■ **Supplied material**

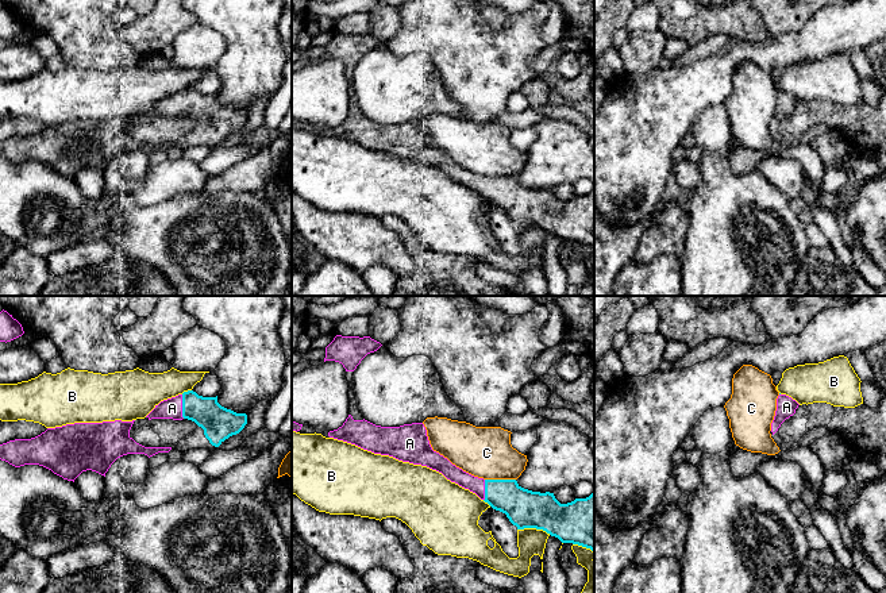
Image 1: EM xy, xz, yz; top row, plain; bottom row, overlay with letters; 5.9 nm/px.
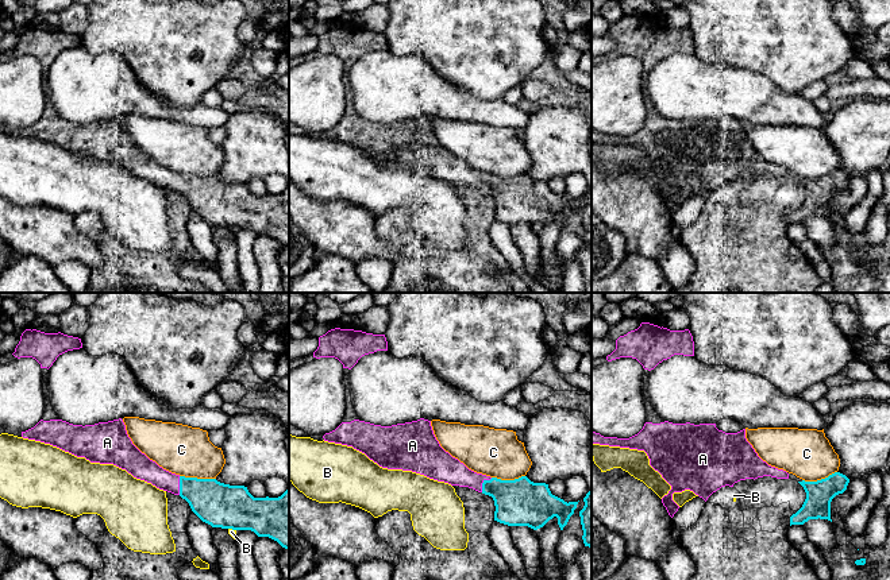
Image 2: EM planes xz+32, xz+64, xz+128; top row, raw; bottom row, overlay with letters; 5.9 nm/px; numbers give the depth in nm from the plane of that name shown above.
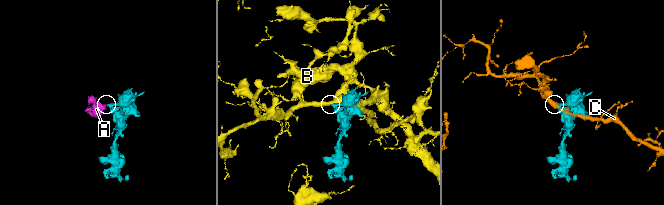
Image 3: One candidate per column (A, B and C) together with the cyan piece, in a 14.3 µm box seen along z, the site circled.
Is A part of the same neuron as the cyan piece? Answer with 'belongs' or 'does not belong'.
belongs

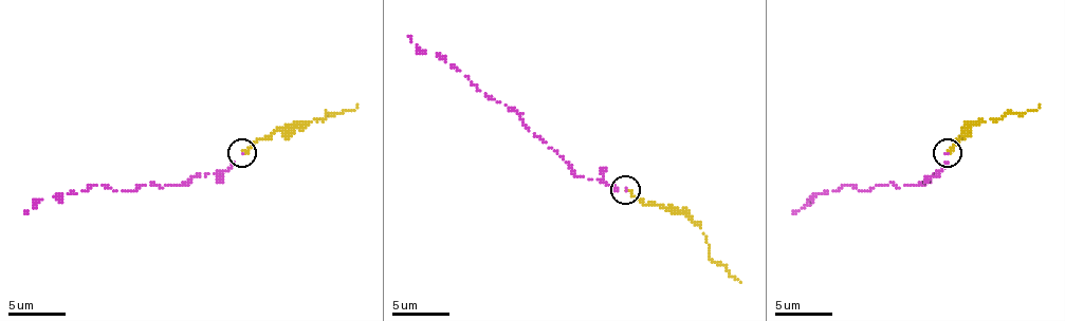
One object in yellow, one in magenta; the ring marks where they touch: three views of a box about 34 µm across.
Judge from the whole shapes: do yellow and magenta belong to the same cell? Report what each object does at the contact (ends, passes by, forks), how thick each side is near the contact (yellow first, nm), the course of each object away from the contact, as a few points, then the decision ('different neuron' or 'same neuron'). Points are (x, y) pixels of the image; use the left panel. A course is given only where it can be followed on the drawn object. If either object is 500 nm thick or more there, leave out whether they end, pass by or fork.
yellow ends there; magenta ends there; 240 nm thick on the yellow side, 130 nm on the other; yellow runs (242, 150), (262, 139), (323, 119), (326, 113), (354, 110), (357, 105); magenta runs (242, 153), (225, 170), (162, 188), (150, 182), (130, 190), (90, 185), (76, 193), (41, 199), (24, 213); different neuron

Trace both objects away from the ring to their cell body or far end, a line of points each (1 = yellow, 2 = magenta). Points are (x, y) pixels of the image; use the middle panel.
1: (626, 190), (646, 205), (683, 210), (707, 237), (709, 257), (740, 282)
2: (626, 190), (574, 173), (514, 110), (474, 85), (439, 56), (425, 53), (407, 36)

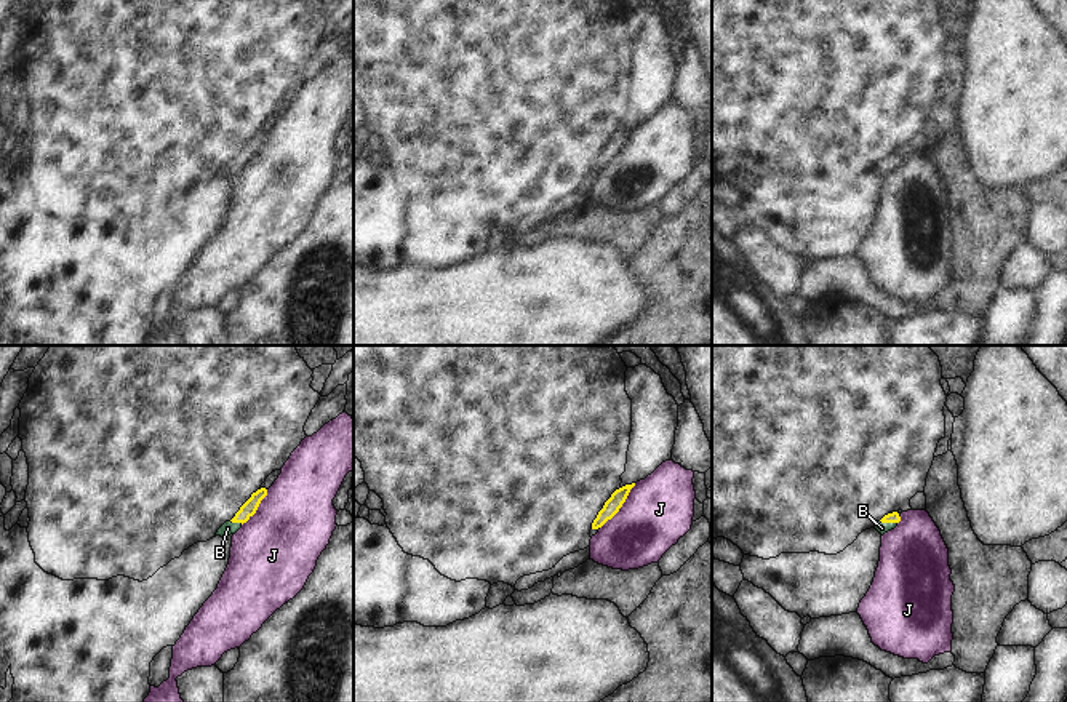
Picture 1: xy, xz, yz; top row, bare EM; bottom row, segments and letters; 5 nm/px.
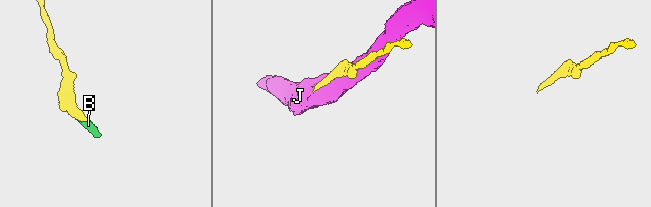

■ **Problem details**
Could you restate each record word for word, keeping the pictures out?

■ **Answer below**
Image 1: EM xy, xz, yz; top row, plain; bottom row, overlay with letters; 5.9 nm/px.
Image 2: EM planes xz+32, xz+64, xz+128; top row, raw; bottom row, overlay with letters; 5.9 nm/px; numbers give the depth in nm from the plane of that name shown above.
Image 3: One candidate per column (A, B and C) together with the cyan piece, in a 14.3 µm box seen along z, the site circled.
Is A part of the same neuron as the cyan piece? Answer with 'belongs' or 'does not belong'.
belongs

One object in yellow, one in magenta; the ring marks where they touch: three views of a box about 34 µm across.
Judge from the whole shapes: do yellow and magenta belong to the same cell? Report what each object does at the contact (ends, passes by, forks), how thick each side is near the contact (yellow first, nm), the course of each object away from the contact, as a few points, then the decision ('different neuron' or 'same neuron'). Points are (x, y) pixels of the image; use the left panel. A course is given only where it can be followed on the drawn object. If either object is 500 nm thick or more there, leave out whether they end, pass by or fork.
yellow ends there; magenta ends there; 240 nm thick on the yellow side, 130 nm on the other; yellow runs (242, 150), (262, 139), (323, 119), (326, 113), (354, 110), (357, 105); magenta runs (242, 153), (225, 170), (162, 188), (150, 182), (130, 190), (90, 185), (76, 193), (41, 199), (24, 213); different neuron

Trace both objects away from the ring to their cell body or far end, a line of points each (1 = yellow, 2 = magenta). Points are (x, y) pixels of the image; use the middle panel.
1: (626, 190), (646, 205), (683, 210), (707, 237), (709, 257), (740, 282)
2: (626, 190), (574, 173), (514, 110), (474, 85), (439, 56), (425, 53), (407, 36)

Picture 1: xy, xz, yz; top row, bare EM; bottom row, segments and letters; 5 nm/px.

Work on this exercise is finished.